What about calling your two biggest
airports Bradley Manning Airport and
Julian Assange Airport ?

Kind regards

seeuingoa
 
 
+5 # aedha 2012-11-30 06:45
Its hard to think that a private could have had access to this information without the help of a commanding officer. While I do not believe either should be penalized, it would have been easy for Bradley to conclude that he was doing his duty by leaking it.
 
 
+8 # tbcrawford 2012-11-30 08:31
Bradley Manning is a national hero in my book. He followed his conscience and love of country by speaking out against egregious violations of what "America" professes to hold dear. How many of us would follow his lead? It's time the country not only released him from the cruel abuse he's suffered, but proclaimed Bradley Manning Day so young people could learn about expectations for citizenship.
 
 
+4 # oakes721 2012-11-30 09:16
"Above and beyond the call of duty" ~ and throw in a Purple Heart of enduring torture by the guilted brass command.
 
 
+4 # mdhome 2012-11-30 09:32
THE RICH GET A DIFFERENT TYPE OF JUSTICE THAN THE "LITTLE" PEOPLE.
 
 
-11 # Muzzi 2012-11-30 11:59
Selling the secrets of the American Military during a war does NOT sit right with me.
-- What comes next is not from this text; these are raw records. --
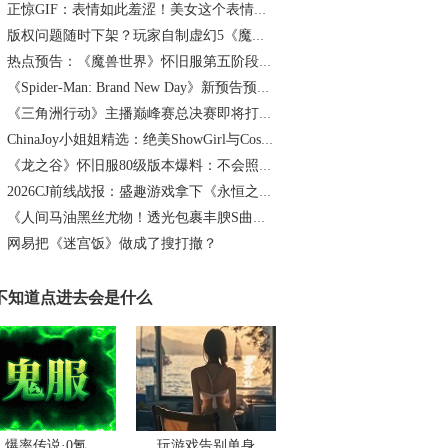
正惊GIF：表情如此羞涩！美女这个表情太好看，直接让人遐想连篇
版权问题随时下架？玩家自制虚幻5《魔兽世界》8月15日上线
热点预告：《魔兽世界》怀旧服第五阶段开启！《三角洲行动》开启全新宝藏月摸大红！
《Spider-Man: Brand New Day》新预告预计明日发布，另有一张新剧照公开
《三角洲行动》主播巅峰赛总决赛即将打响！8月2日，群星汇聚，新王加冕！
ChinaJoy小姐姐精选：绝美ShowGirl与Coser大赏！（5）
《龙之谷》怀旧服80级版本爆料：不会照搬正式服，这次要玩点不一样的
2026CJ前线战报：盛趣游戏拿下《永恒之塔2》国服代理
《人间马油黑丝尤物！透光包裹丰腴S曲线腰臀比0.7！简杜Q弹蛮腰裹马油丝の致命诱惑》
网易把《迷宫饭》做成了搜打撤？
不知道点进去会是什么
爆率传说·0氪
玩游戏告别单身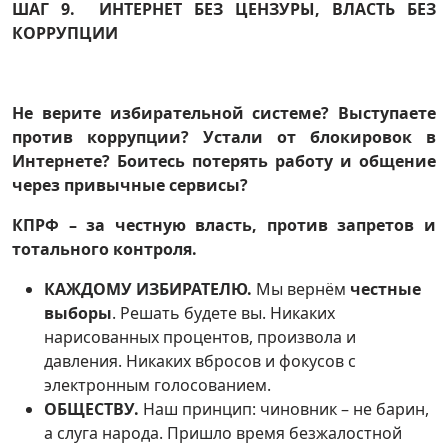
ШАГ 9. ИНТЕРНЕТ БЕЗ ЦЕНЗУРЫ, ВЛАСТЬ БЕЗ
КОРРУПЦИИ
Не верите избирательной системе? Выступаете
против коррупции? Устали от блокировок в
Интернете? Боитесь потерять работу и общение
через привычные сервисы?
КПРФ – за честную власть, против запретов и
тотального контроля.
КАЖДОМУ ИЗБИРАТЕЛЮ.
Мы вернём
честные
выборы
. Решать будете вы. Никаких
нарисованных процентов, произвола и
давления. Никаких вбросов и фокусов с
электронным голосованием.
ОБЩЕСТВУ.
Наш принцип: чиновник – не барин,
а слуга народа. Пришло время безжалостной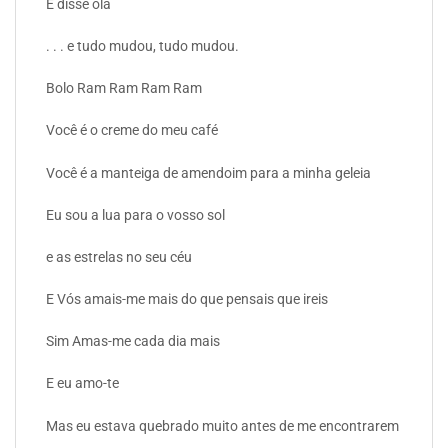
E disse olá
. . . e tudo mudou, tudo mudou.
Bolo Ram Ram Ram Ram
Você é o creme do meu café
Você é a manteiga de amendoim para a minha geleia
Eu sou a lua para o vosso sol
e as estrelas no seu céu
E Vós amais-me mais do que pensais que ireis
Sim Amas-me cada dia mais
E eu amo-te
Mas eu estava quebrado muito antes de me encontrarem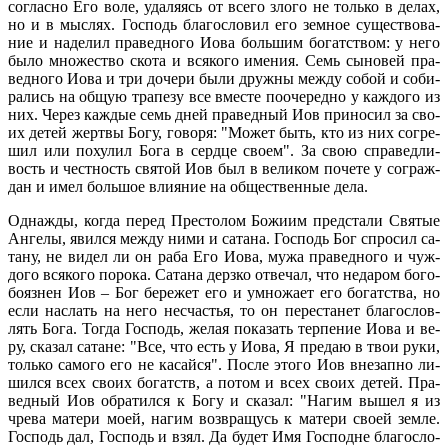
со­глас­но Его во­ле, уда­ля­ясь от все­го зло­го не толь­ко в де­лах,
но и в мыс­лях. Гос­подь бла­го­сло­вил его зем­ное су­ще­ство­ва­
ние и на­де­лил пра­вед­но­го Иова боль­шим бо­гат­ством: у него
бы­ло мно­же­ство ско­та и вся­ко­го име­ния. Семь сы­но­вей пра­
вед­но­го Иова и три до­че­ри бы­ли друж­ны меж­ду со­бой и со­би­
ра­лись на об­щую тра­пе­зу все вме­сте по­оче­ред­но у каж­до­го из
них. Через каж­дые семь дней пра­вед­ный Иов при­но­сил за сво­
их де­тей жерт­вы Бо­гу, го­во­ря: "Мо­жет быть, кто из них со­гре­
шил или по­ху­лил Бо­га в серд­це сво­ем". За свою спра­вед­ли­
вость и чест­ность свя­той Иов был в ве­ли­ком по­че­те у со­граж­
дан и имел боль­шое вли­я­ние на об­ще­ствен­ные де­ла.
Од­на­жды, ко­гда пе­ред Пре­сто­лом Бо­жи­им пред­ста­ли Свя­тые
Ан­ге­лы, явил­ся меж­ду ни­ми и са­та­на. Гос­подь Бог спро­сил са­
та­ну, не ви­дел ли он ра­ба Его Иова, му­жа пра­вед­но­го и чуж­
до­го вся­ко­го по­ро­ка. Са­та­на дерз­ко от­ве­чал, что неда­ром бо­го­
бо­яз­нен Иов – Бог бе­ре­жет его и умно­жа­ет его бо­гат­ства, но
ес­ли на­слать на него несча­стья, то он пе­ре­станет бла­го­слов­
лять Бо­га. То­гда Гос­подь, же­лая по­ка­зать тер­пе­ние Иова и ве­
ру, ска­зал са­тане: "Все, что есть у Иова, Я пре­даю в твои ру­ки,
толь­ко са­мо­го его не ка­сай­ся". По­сле это­го Иов вне­зап­но ли­
шил­ся всех сво­их бо­гатств, а по­том и всех сво­их де­тей. Пра­
вед­ный Иов об­ра­тил­ся к Бо­гу и ска­зал: "На­гим вы­шел я из
чре­ва ма­те­ри мо­ей, на­гим воз­вра­щусь к ма­те­ри сво­ей зем­ле.
Гос­подь дал, Гос­подь и взял. Да бу­дет Имя Гос­подне бла­го­сло­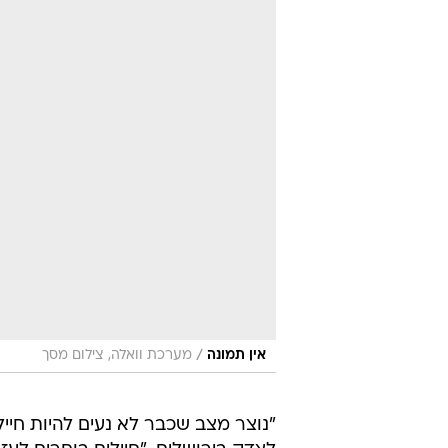
/
אין תמונה
מערכת וואלה, צילום מסך
"נוצר מצב שכבר לא נעים להיות חייל 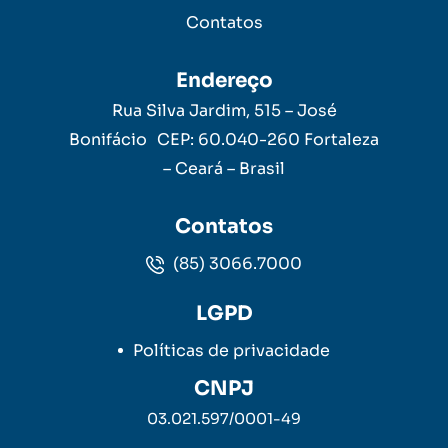
Contatos
Endereço
Rua Silva Jardim, 515 – José
Bonifácio CEP: 60.040-260 Fortaleza
– Ceará – Brasil
Contatos
(85) 3066.7000
LGPD
Políticas de privacidade
CNPJ
03.021.597/0001-49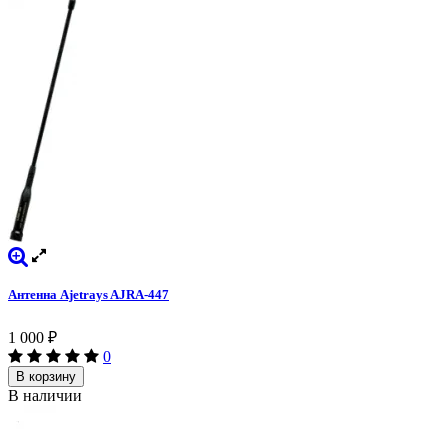
Антенна Ajetrays AJRA-447
1 000
₽
0
В корзину
В наличии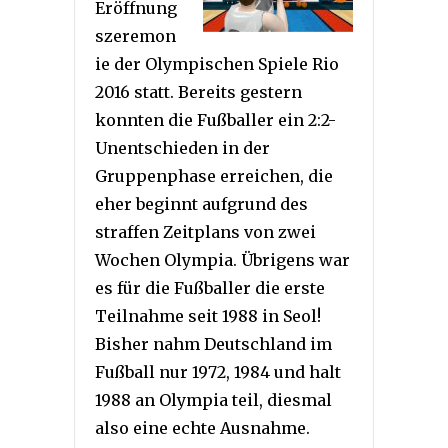
Eröffnung
szeremon
ie der Olympischen Spiele Rio
2016 statt. Bereits gestern
konnten die Fußballer ein 2:2-
Unentschieden in der
Gruppenphase erreichen, die
eher beginnt aufgrund des
straffen Zeitplans von zwei
Wochen Olympia. Übrigens war
es für die Fußballer die erste
Teilnahme seit 1988 in Seol!
Bisher nahm Deutschland im
Fußball nur 1972, 1984 und halt
1988 an Olympia teil, diesmal
also eine echte Ausnahme.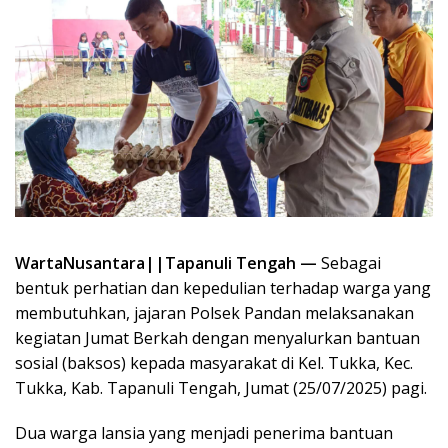
WartaNusantara||Tapanuli Tengah —
Sebagai
bentuk perhatian dan kepedulian terhadap warga yang
membutuhkan, jajaran Polsek Pandan melaksanakan
kegiatan Jumat Berkah dengan menyalurkan bantuan
sosial (baksos) kepada masyarakat di Kel. Tukka, Kec.
Tukka, Kab. Tapanuli Tengah, Jumat (25/07/2025) pagi.
Dua warga lansia yang menjadi penerima bantuan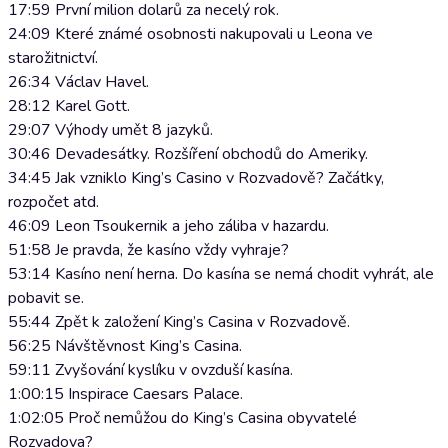
17:59 První milion dolarů za necelý rok.
24:09 Které známé osobnosti nakupovali u Leona ve
starožitnictví.
26:34 Václav Havel.
28:12 Karel Gott.
29:07 Výhody umět 8 jazyků.
30:46 Devadesátky. Rozšíření obchodů do Ameriky.
34:45 Jak vzniklo King’s Casino v Rozvadově? Začátky,
rozpočet atd.
46:09 Leon Tsoukernik a jeho záliba v hazardu.
51:58 Je pravda, že kasíno vždy vyhraje?
53:14 Kasíno není herna. Do kasína se nemá chodit vyhrát, ale
pobavit se.
55:44 Zpět k založení King’s Casina v Rozvadově.
56:25 Návštěvnost King’s Casina.
59:11 Zvyšování kyslíku v ovzduší kasína.
1:00:15 Inspirace Caesars Palace.
1:02:05 Proč nemůžou do King’s Casina obyvatelé
Rozvadova?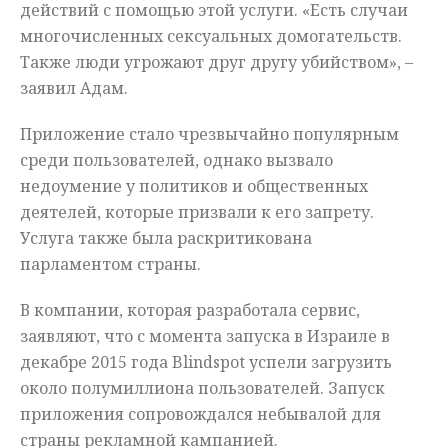
действий с помощью этой услуги. «Есть случаи
многочисленных сексуальных домогательств.
Также люди угрожают друг другу убийством», –
заявил Адам.
Приложение стало чрезвычайно популярным
среди пользователей, однако вызвало
недоумение у политиков и общественных
деятелей, которые призвали к его запрету.
Услуга также была раскритикована
парламентом страны.
В компании, которая разработала сервис,
заявляют, что с момента запуска в Израиле в
декабре 2015 года Blindspot успели загрузить
около полумиллиона пользователей. Запуск
приложения сопровождался небывалой для
страны рекламной кампанией.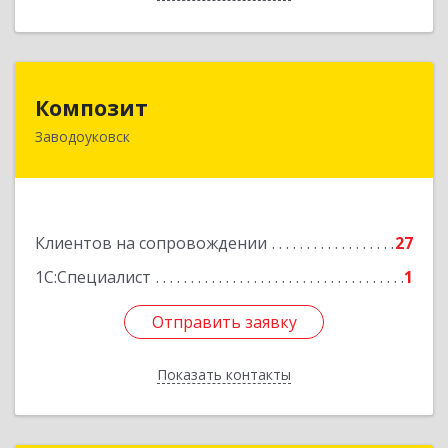
Композит
Композит
Заводоуковск
627140, Тюменская обл, Заводоуковский р-н,
Заводоуковск г, Шоссейная ул, дом № 156
Подробнее
Клиентов на сопровождении
27
1С:Специалист
1
Отправить заявку
Отправить заявку
Показать контакты
Назад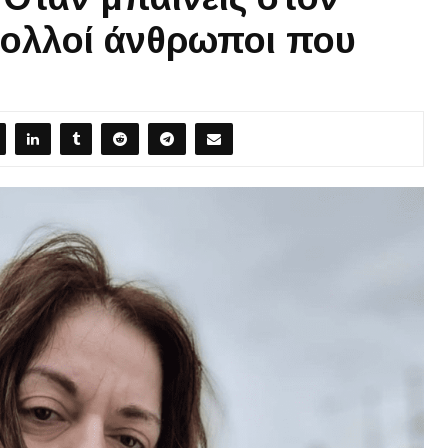
ολλοί άνθρωποι που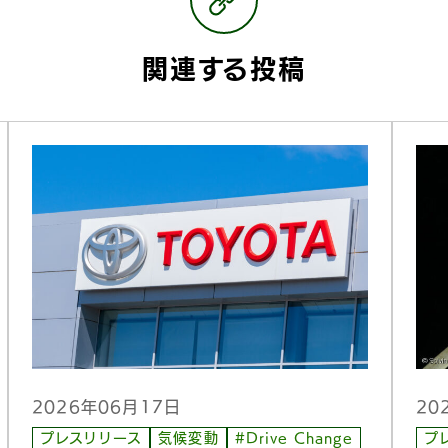
関連する投稿
20
2026年06月17日
プ
プレスリリース
気候変動
#Drive Change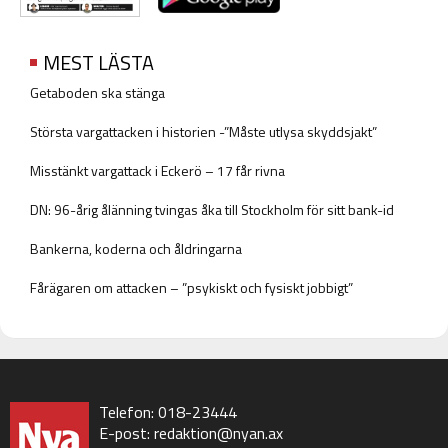
MEST LÄSTA
Getaboden ska stänga
Största vargattacken i historien -”Måste utlysa skyddsjakt”
Misstänkt vargattack i Eckerö – 17 får rivna
DN: 96-årig ålänning tvingas åka till Stockholm för sitt bank-id
Bankerna, koderna och åldringarna
Fårägaren om attacken – ”psykiskt och fysiskt jobbigt”
Telefon: 018-23444
E-post:
redaktion@nyan.ax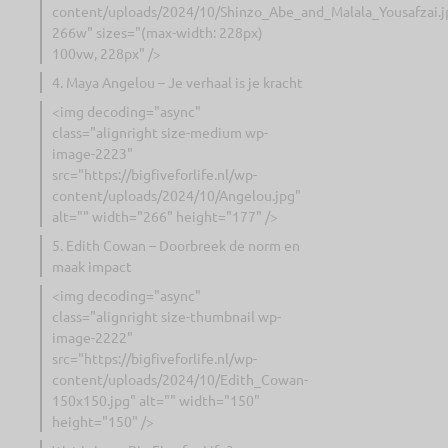
content/uploads/2024/10/Shinzo_Abe_and_Malala_Yousafzai.j
266w" sizes="(max-width: 228px)
100vw, 228px" />
4. Maya Angelou – Je verhaal is je kracht
<img decoding="async"
class="alignright size-medium wp-
image-2223"
src="https://bigfiveforlife.nl/wp-
content/uploads/2024/10/Angelou.jpg"
alt="" width="266" height="177" />
5. Edith Cowan – Doorbreek de norm en
maak impact
<img decoding="async"
class="alignright size-thumbnail wp-
image-2222"
src="https://bigfiveforlife.nl/wp-
content/uploads/2024/10/Edith_Cowan-
150x150.jpg" alt="" width="150"
height="150" />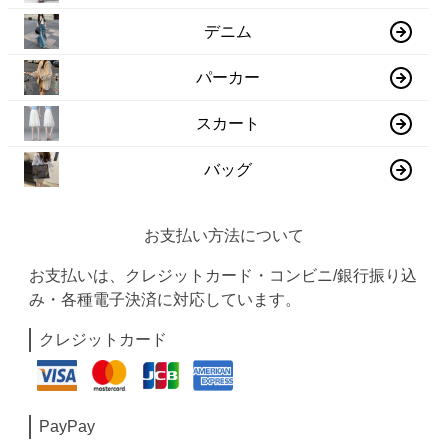
デニム
パーカー
スカート
バッグ
お支払い方法について
お支払いは、クレジットカード・コンビニ/銀行振り込
み・各種電子決済に対応しています。
クレジットカード
PayPay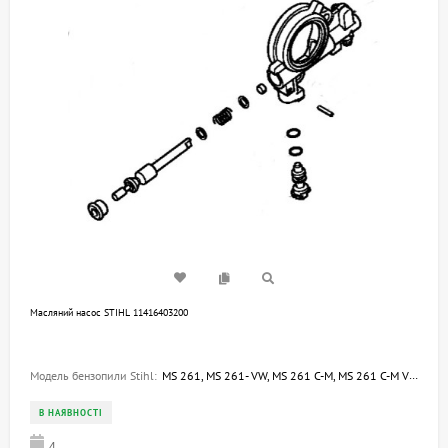
Масляний насос STIHL 11416403200
Модель бензопили Stihl:
MS 261, MS 261- VW, MS 261 C-M, MS 261 C-M VW
В НАЯВНОСТІ
4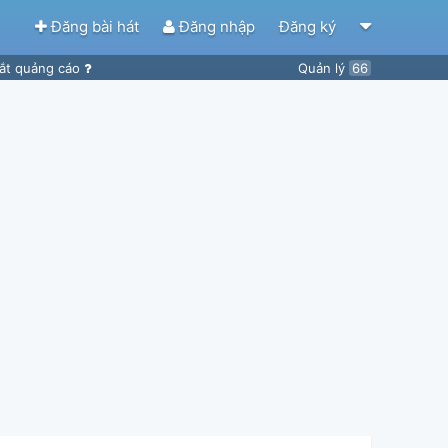
Đăng bài hát
Đăng nhập
Đăng ký
ắt quảng cáo
Quản lý
66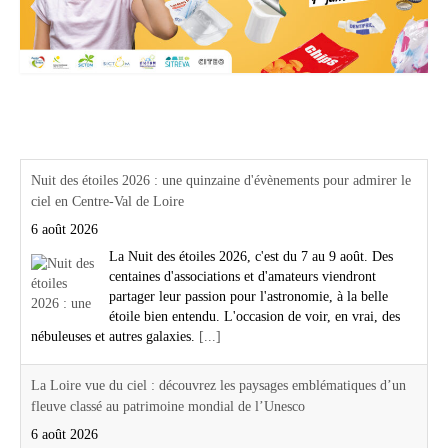
Actualités Région Centre val de loire
Nuit des étoiles 2026 : une quinzaine d'évènements pour admirer le
ciel en Centre-Val de Loire
6 août 2026
La Nuit des étoiles 2026, c'est du 7 au 9 août. Des
centaines d'associations et d'amateurs viendront
partager leur passion pour l'astronomie, à la belle
étoile bien entendu. L'occasion de voir, en vrai, des
nébuleuses et autres galaxies.
[...]
La Loire vue du ciel : découvrez les paysages emblématiques d’un
fleuve classé au patrimoine mondial de l’Unesco
6 août 2026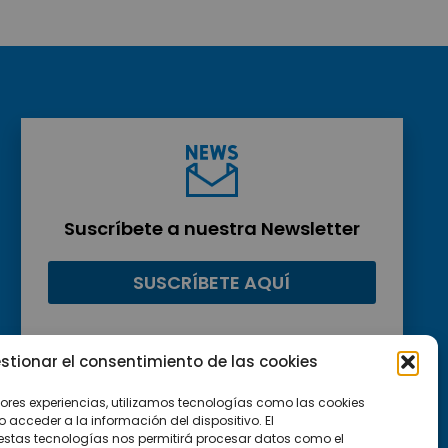
Suscríbete a nuestra Newsletter
SUSCRÍBETE AQUÍ
stionar el consentimiento de las cookies
jores experiencias, utilizamos tecnologías como las cookies
acceder a la información del dispositivo. El
estas tecnologías nos permitirá procesar datos como el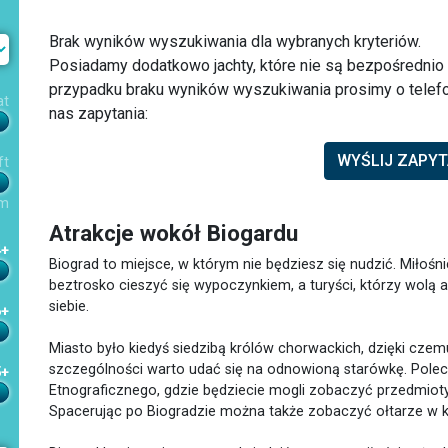
Brak wyników wyszukiwania dla wybranych kryteriów.
Posiadamy dodatkowo jachty, które nie są bezpośredni
przypadku braku wyników wyszukiwania prosimy o telefo
at
nas zapytania:
WYŚLIJ ZAPYT
ft
m
Atrakcje wokół Biogardu
4+
Biograd to miejsce, w którym nie będziesz się nudzić. Miłośni
beztrosko cieszyć się wypoczynkiem, a turyści, którzy wolą 
siebie.
6+
Miasto było kiedyś siedzibą królów chorwackich, dzięki czem
szczególności warto udać się na odnowioną starówkę. Pol
5+
Etnograficznego, gdzie będziecie mogli zobaczyć przedmiot
Spacerując po Biogradzie można także zobaczyć ołtarze w ko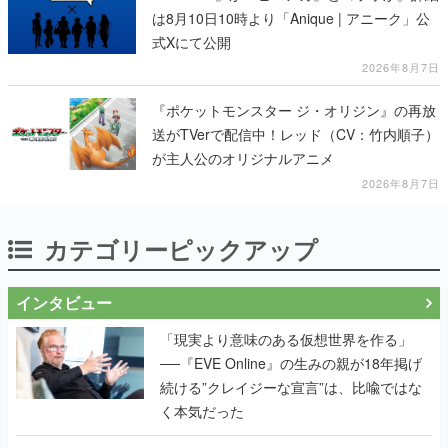
は8月10日10時より「Anique | アニーク」公
式Xにて公開
2026年8月7日
『ポケットモンスター ジ・オリジン』の再放
送がTVerで配信中！レッド（CV：竹内順子）
が主人公のオリジナルアニメ
2026年8月7日
カテゴリーピックアップ
インタビュー
「現実より意味のある仮想世界を作る」
──『EVE Online』の生みの親が18年掲げ
続ける”クレイジーな宣言”は、比喩ではな
く本気だった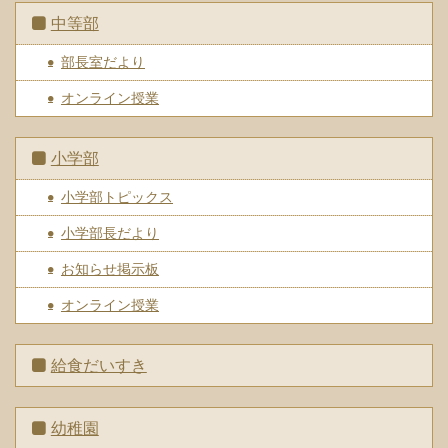
中等部
部長室だより
オンライン授業
小学部
小学部トピックス
小学部長だより
お知らせ掲示板
オンライン授業
給食だいすき
幼稚園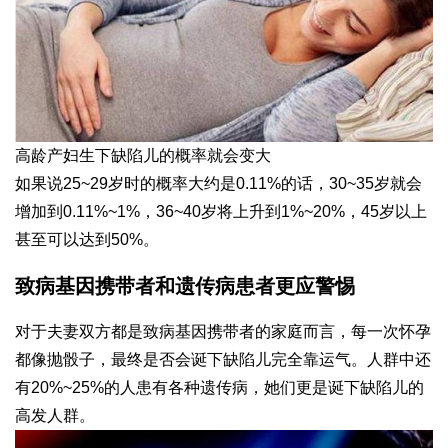
高龄产妇生下缺陷儿的概率就会变大
如果说25~29岁时的概率大约是0.11%的话，30~35岁就会
增加到0.11%~1%，36~40岁将上升到1%~20%，45岁以上
甚至可以达到50%。
致病基因携带者和遗传病患者更应警惕
对于夫妻双方都是致病基因携带者的家庭而言，每一次怀孕
都像抛骰子，最终是否会诞下缺陷儿完全靠运气。人群中还
有20%~25%的人患有各种遗传病，她们更是诞下缺陷儿的
高发人群。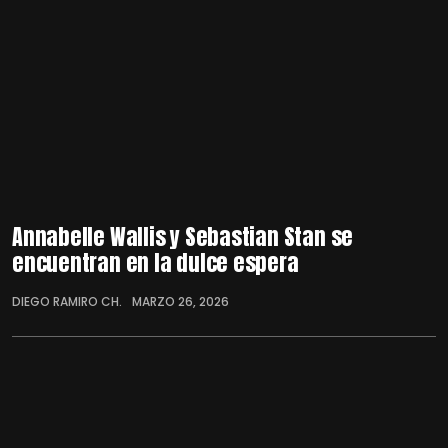
Annabelle Wallis y Sebastian Stan se
encuentran en la dulce espera
DIEGO RAMIRO CH.
MARZO 26, 2026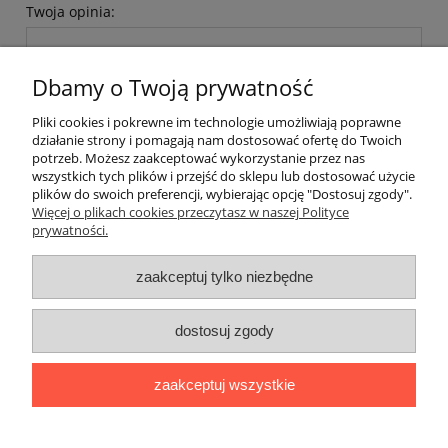
Twoja opinia:
Dbamy o Twoją prywatność
Pliki cookies i pokrewne im technologie umożliwiają poprawne
działanie strony i pomagają nam dostosować ofertę do Twoich
wyślij
potrzeb. Możesz zaakceptować wykorzystanie przez nas
wszystkich tych plików i przejść do sklepu lub dostosować użycie
plików do swoich preferencji, wybierając opcję "Dostosuj zgody".
Więcej o plikach cookies przeczytasz w naszej Polityce
prywatności.
O nas / kontakt
Koszt wysyłki
Inteligentny dom ( POCKET HOME )
zaakceptuj tylko niezbędne
Promocje i transport gratis
Automatyka NOVATEK
dostosuj zgody
Regulaminy
Polityka prywatności
Zwroty i reklamacje
Blog
zaakceptuj wszystkie
Promocyjne Ceny
|
Wiklinowa 24, 21-010 Łęczna (woj. lubelskie)
|
NIP: 7131043456
|
Tel.:
814 627 608
|
e-mail:
minma@op.pl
He should have found a better way and time to release this information
to Americans, not foreigners who exploited it to the world.
 
 
+6 # Billsy 2012-11-30 12:56
Easy for YOU to say. Have you ever found yourself in a moral dilemma, with the power to blow the whistle or to remain shamefully silent like most of us would have under the same circumstances? I for one applaud this troubled young man for listening to his conscience.
 
 
+4 # MidwestDick 2012-11-30 14:08
Congress has not declared war. Yet, we are in a permanent state of war. POTUS has expanded the powers of the office on that account. This is not good. It means that the ordinary rights of citizens are put on hold until the war is over, but the war is never over. The military seeps into every sector of life. The industrial plan is based on its needs. The diplomacy is overseen by its Generals. The sporting and social life of the people is filled with military jargon and their inter-relations are colored by the cruelties of war.
We need peace.
 
 
+10 # Billsy 2012-11-30 12:54
Manning merits a presidential pardon now that he's offered a guilty plea. This nation needs to quit punishing whistle-blowers or its doomed to rot in its own moral detritus.